L’ultimo lo ha stabilito a novembre, percorrendo una distanza in linea di 376,5 chilometri. Il primo, invece, risale a maggio 2010, quando ‘corse’ 100 chilometri a una velocità media di 27,3 chilometri orari. Nicole Fedele, in tre anni, ha collezionato ben 8 record del mondo con il suo parapendio. Nata a Tolmezzo (ma è originaria di Ovaro) nel 1984 e gemonese d’adozione, laureata in Scienze della traduzione all’Università di Udine, Nicole si libra nei cieli dal 2002. “La passione per il parapendio - dice - è nata per caso il giorno in cui, guardando fuori dalla finestra di casa ho visto passare una persona che volava con il parapendio. E’ stato un colpo di fulmine. E così ho cominciato a fare le gare, che consistono in un percorso obbligato (la posizione viene registrata da un dispositivo gps) nel minor tempo possibile”. Componente femminile della squadra nazionale italiana di Parapendio, la Fedele è medaglia d’oro ai Campionati europei del 2012 e, sempre in quell’anno, ha vinto la Superfinale di Coppa del mondo.  Nel 2013, poi, ha conquistato la medaglia di bronzo individuale e quella d’argento a squadre ai Mondiali.
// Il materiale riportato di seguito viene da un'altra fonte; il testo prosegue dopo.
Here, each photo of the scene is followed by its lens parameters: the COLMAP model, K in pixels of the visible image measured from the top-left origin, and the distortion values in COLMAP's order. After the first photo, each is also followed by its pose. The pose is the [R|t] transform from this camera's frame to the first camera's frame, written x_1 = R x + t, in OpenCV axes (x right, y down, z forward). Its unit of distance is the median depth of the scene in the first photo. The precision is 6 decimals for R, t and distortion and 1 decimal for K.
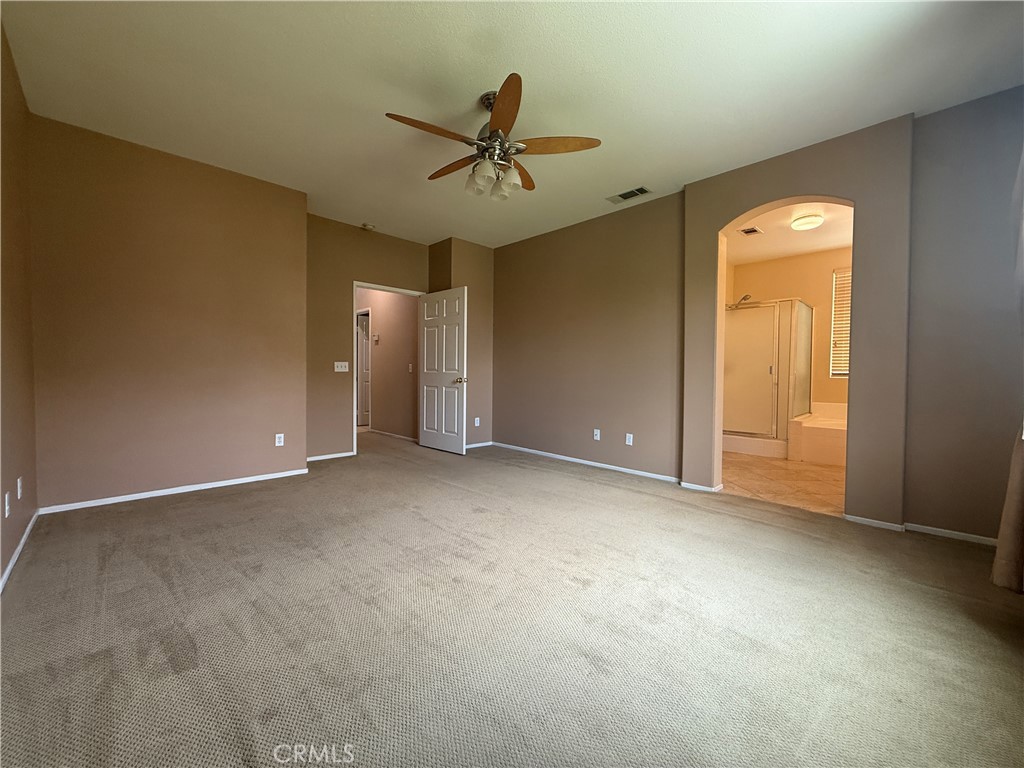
lens RADIAL K [[407.3, 0, 509.9], [0, 407.3, 382.4], [0, 0, 1]] dist [-0.001187, -0.000464]
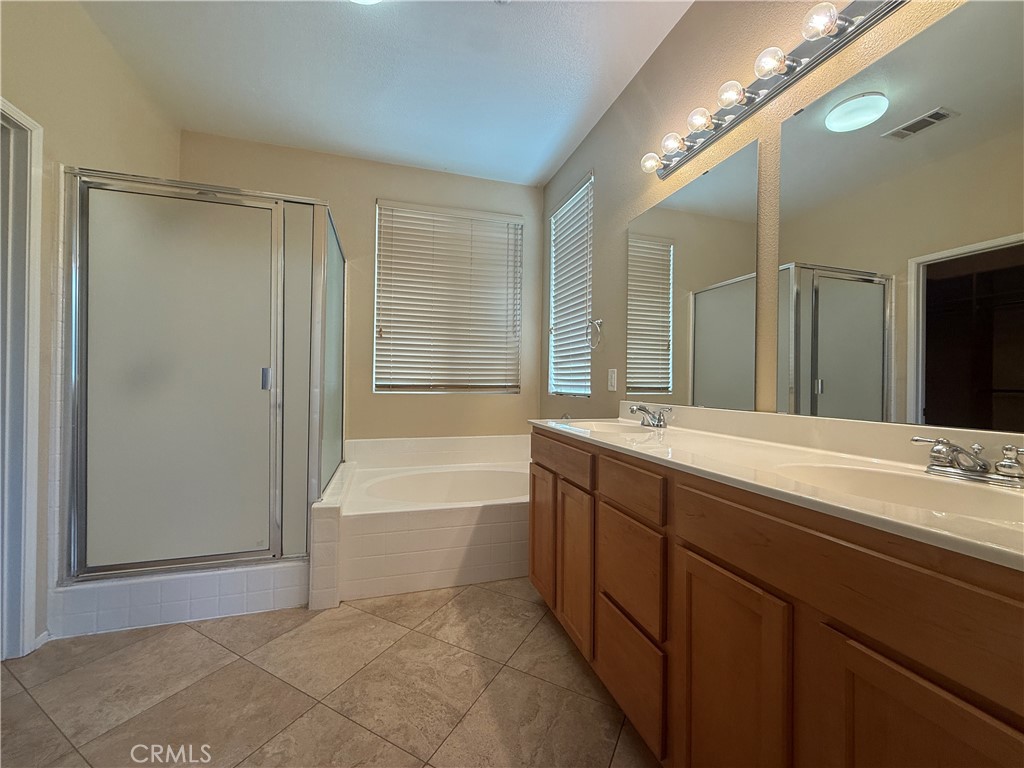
lens RADIAL K [[407.3, 0, 513.1], [0, 407.3, 381.5], [0, 0, 1]] dist [-0.001187, -0.000464]
pose [[0.454712, -0.004550, 0.890627, 0.397706], [0.018071, 0.999828, -0.004118, -0.022429], [-0.890455, 0.017967, 0.454717, 0.604642]]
Quest’anno, è risultata prima nella classifica femminile e quarta in quella assoluta alla Paragliding Winter Cup 2014 in Slovenia.

 

Lodovica Comello, 24 anni - Una passione che vale un Universo

Il successo è arrivato con Violetta, la serie tv prodotta dalla Disney per il mercato sudamericano (è girata in Argentina, a Buenos Aires) e rivolta al pubblico dai 6 ai 17 anni, che ha spopolato in tutto il mondo. Basti pensare che sono stati pubblicati libri, una rivista e anche un album di figurine ispirati alla serie. Lodovica Comello, sandanielese (ha studiato al liceo scientifico Manzini), classe 1990 (domenica 13 compirà 24 anni), in Violetta è Francesca, l’amica del cuore della protagonista. A novembre è uscito il suo primo album solista (uno dei suoi sogni di sempre), intitolato Universo. La passione per la musica, la danza e la recitazione è nata in lei fin da bambina (a otto anni ha cominciato a suonare la chitarra). Nel 2009 inizia a studiare al Mas di Milano, frequentando i corsi dell’Accademia ‘Music Academy’. Tra il 2009 e il 2011 è nel cast di Il Mondo di Patty, il Musical più bello, con Laura Esquivel, e di Antonella in concerto, con Brenda Asnicar come corista. La sua vita cambia nella primavera del 2011 quando, appunto, sostiene l’audizione con Disney per Violetta, ora giunto alle seconda stagione. Cosa pensa del Friuli? “Per me - risponde - è ‘casa’. Lo guardo con orgoglio e con nostalgia. C’è la mia famiglia, ci sono i miei amici”.